§ **Assigned task**: Please turn the paragraph of the Gay Trip article that begins "Amongst its famous winners" into a short bulleted list that keeps its main facts.

§ **Source text**:
-*-*-

Cheltenham Remembered: A Battling little Bay

17th November 2014

A Battling little Bay: The story of Gay Trip

Last Saturday at Cheltenham the five year old Caid Du Berlais trained by Paul Nicholls took the honours in the Paddy Power Gold Cup at their popular three day Open meeting.  The race was first run back in 1960 under its original name, the Mackeson Gold Cup when race sponsorship was in its infancy.   Mackeson continued to support the 2 mile 4 furlong handicap chase at the Prestbury Park course until 1995.

Amongst its famous winners was the Fred Rimell trained bay gelding Gay Trip, who triumphed in 1969 and 1971 sandwiching his victory in the 1970 Grand National.  The latter was an amazing feat for a horse who favoured shorter distances and failed to win any other chase over 2 ½ miles.

Stephen Wallis takes up the story of the Irish bred horse, who became very popular with racegoers during his National Hunt career which began in the 1966/67 season, an affection which was embellished by his regular rider, the charismatic three time Champion jockey Terry Biddlecombe.

-*-*-

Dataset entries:
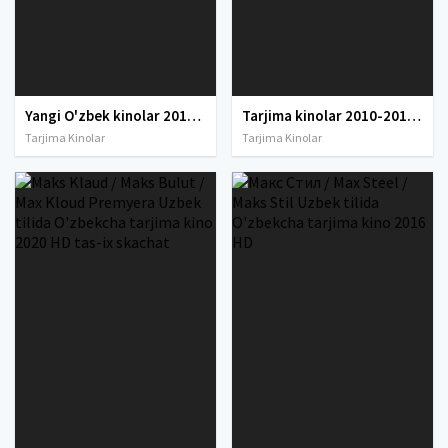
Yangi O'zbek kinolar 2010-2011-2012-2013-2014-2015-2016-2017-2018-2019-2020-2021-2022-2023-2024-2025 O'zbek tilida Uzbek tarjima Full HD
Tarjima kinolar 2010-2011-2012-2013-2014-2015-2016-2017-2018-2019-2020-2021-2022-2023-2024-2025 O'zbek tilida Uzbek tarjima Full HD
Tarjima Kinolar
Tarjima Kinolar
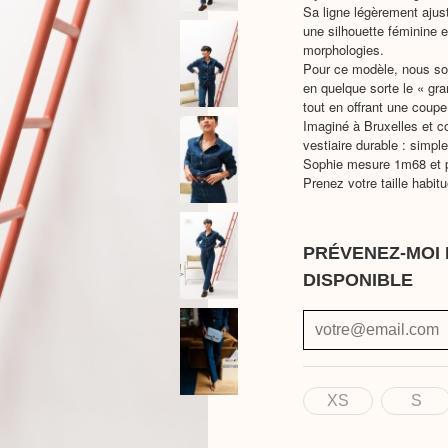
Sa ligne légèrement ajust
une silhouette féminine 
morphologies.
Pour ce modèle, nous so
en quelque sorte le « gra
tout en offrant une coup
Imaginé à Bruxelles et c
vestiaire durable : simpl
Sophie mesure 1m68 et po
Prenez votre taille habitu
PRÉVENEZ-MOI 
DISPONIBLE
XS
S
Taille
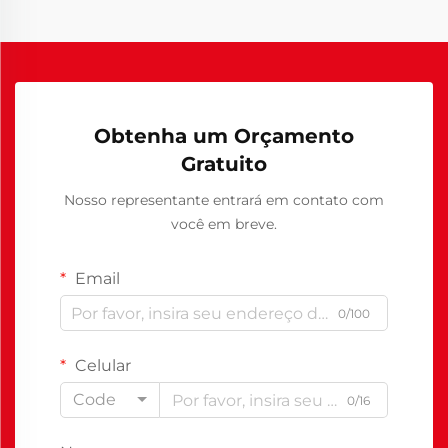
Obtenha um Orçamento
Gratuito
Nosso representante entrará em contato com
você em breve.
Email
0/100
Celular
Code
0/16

-*-*-

§ **Result of this exercise**:
- Gay Trip, a bay gelding trained by Fred Rimell, was among the race's famous winners.
- He won it in 1969 and again in 1971.
- Between those two wins, he took the 1970 Grand National.
- That National win was remarkable because he favored shorter distances and won no other chase over 2½ miles.